If you’re anything like me, you don’t really like having someone tell you that you need to relax. So, I will not tell you to relax, but I will say that I am still in a post-vacation bliss. I took a family vacation last week and am almost through the first week back at work. What did I learn?
I like vacations. And, I need to take more occasional tech detoxes. I had an unplanned tech detox thanks to problems with my Smart Keyboard. I was able to read Twitter posts, but not reply or type. That pretty much meant that I wasn’t on Twitter that much. I didn’t travel with my laptop and I ended up reading several books and caught up on some magazines and Netflix series. I also made lots of memories with my family and had ample opportunity to sleep in and do very little. It was perfect.
It’s great to be back at work. And, I am looking forward to my next vacation, which will be more of a staycation. I have included a photo from my vacation. I had my first cup of coffee most mornings on this deck.
I’m about to embark on my 20th year of teaching. I cannot believe it. It seems like just a few years ago, I was a graduate student. But, it’s been more than a few years. I love teaching. One consistent thing that I’ve witnessed though, is that I cannot get sick or have a family emergency. A small percentage of my students, must think that I live under my desk and have a super immune system, but alas occasionally I do fall ill. When I do get sick, it’s a whopper of an illness. Oh, like whooping cough and coughing so hard that I pass out or a terrible flu strain for almost three weeks.

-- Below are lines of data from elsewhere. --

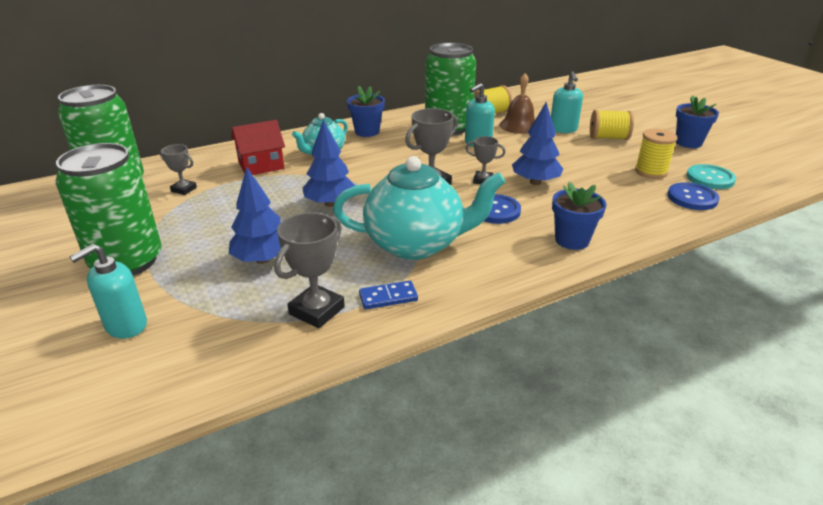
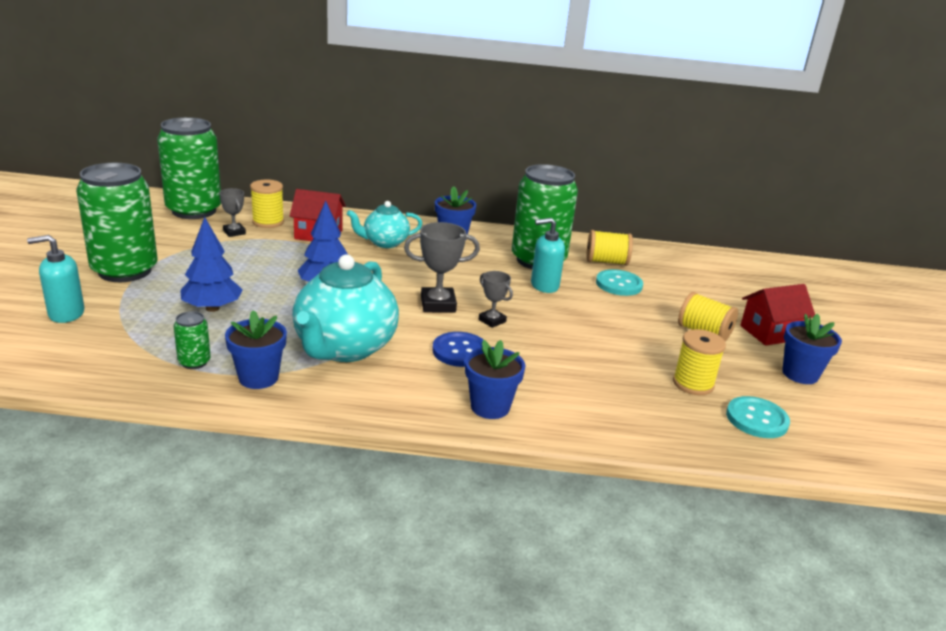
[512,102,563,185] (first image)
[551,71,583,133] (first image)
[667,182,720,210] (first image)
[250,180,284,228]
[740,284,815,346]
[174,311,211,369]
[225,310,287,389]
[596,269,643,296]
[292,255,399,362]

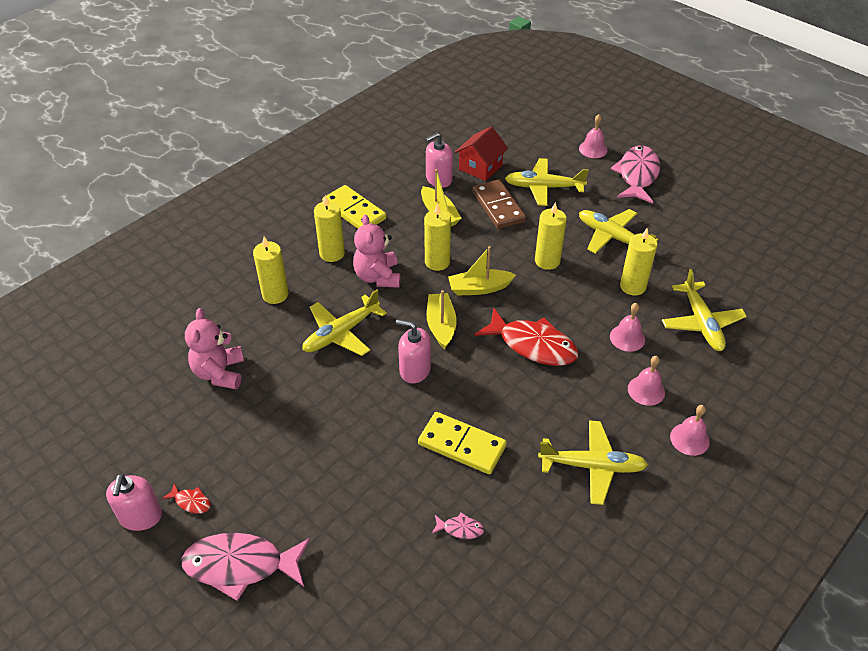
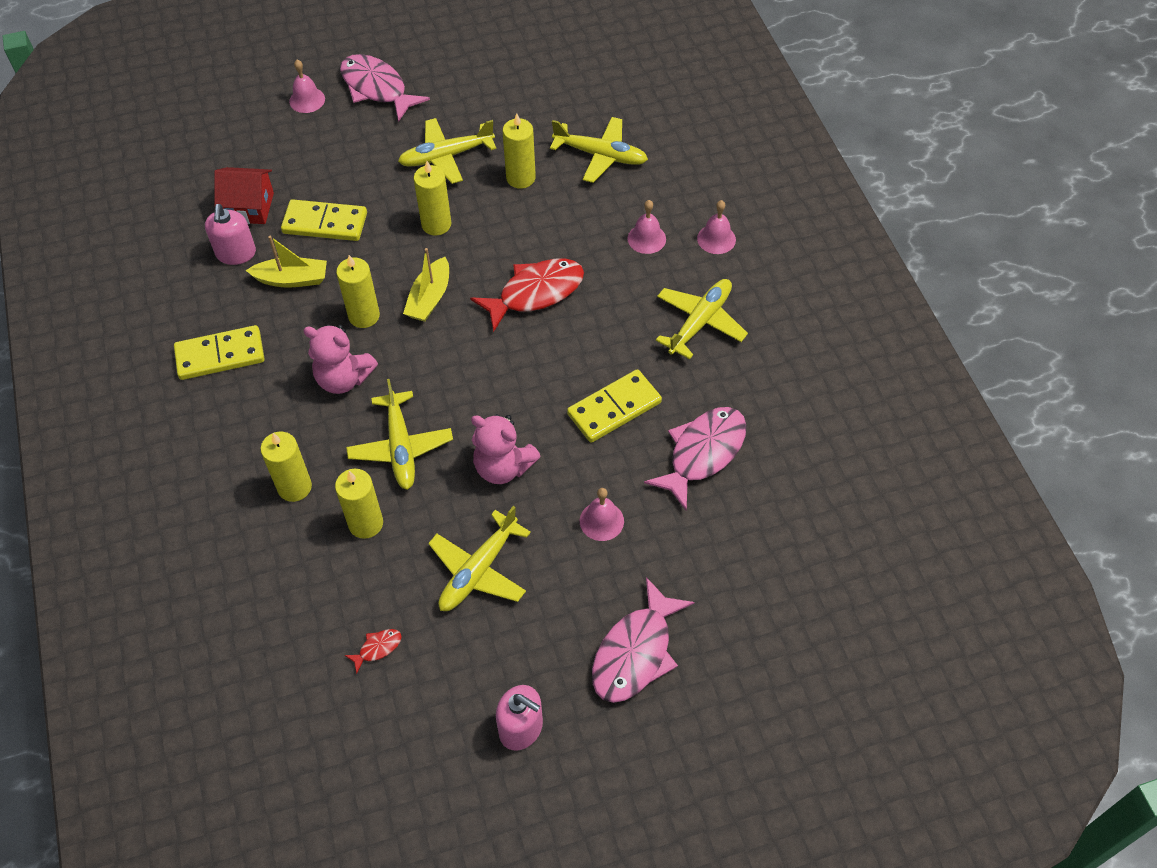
[396,319,431,383] (first image)
[427,290,457,349] (first image)
[345,629,402,674]
[471,414,541,484]
[335,469,383,539]
[428,506,531,611]
[580,488,624,541]
[281,199,367,241]
[214,167,274,224]
[644,407,746,510]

I have had an accident, family emergency, and illness affect my teaching life three times in the last twenty years. Each time this meant that I returned grading a bit later than usual. It also impacted my office hours or availability. I did not think that it was a big deal, as I was honest and clear with the students. However, each time it was clear that a group of students did not find my personal situation relevant and were quite brutal on the official student evaluations, that one rate your instructor who you love/hate site, and in office hours/email communication.
I know this might sound like a whiny post, and perhaps it is. I would like some breathing room, so that when I get really ill every seven years I can get back in the classroom and not have a barrage of negative feedback about how my illness impacted their ability to come see me or better understand the assignment that is explained thoughtfully in the syllabus. Professors are people too, and sometimes we get sick or are family members get sick. There, I feel better.
The image is from interwebs–Yik Yak. I’ve never used my iClicker as anything except its intended use. My use of it here is cheeky.
I saw a job posting that noted that a strong candidate would want to fail miserably. I don’t have that link, but honestly I think that I have done that recently by taking some chances with my courses. And, guess what? I am fine with it. I am willing to take risks and have it fail. Fail miserably. It is a learnable moment. Sure, I often note the importance of a teachable moment; however, when I have failed miserably with a course I am learning. It is important to push boundaries and push myself.
My happy place is to push my students. But, recently I have pushed and failed. I have failed with books that my students did not like at all or assignments that did not work well. I held office hours in the last week and was a bit surprised to hear that the students liked the assignment. I am not convinced that it was a resounding success, though. Either way, I will have at it again with the next class.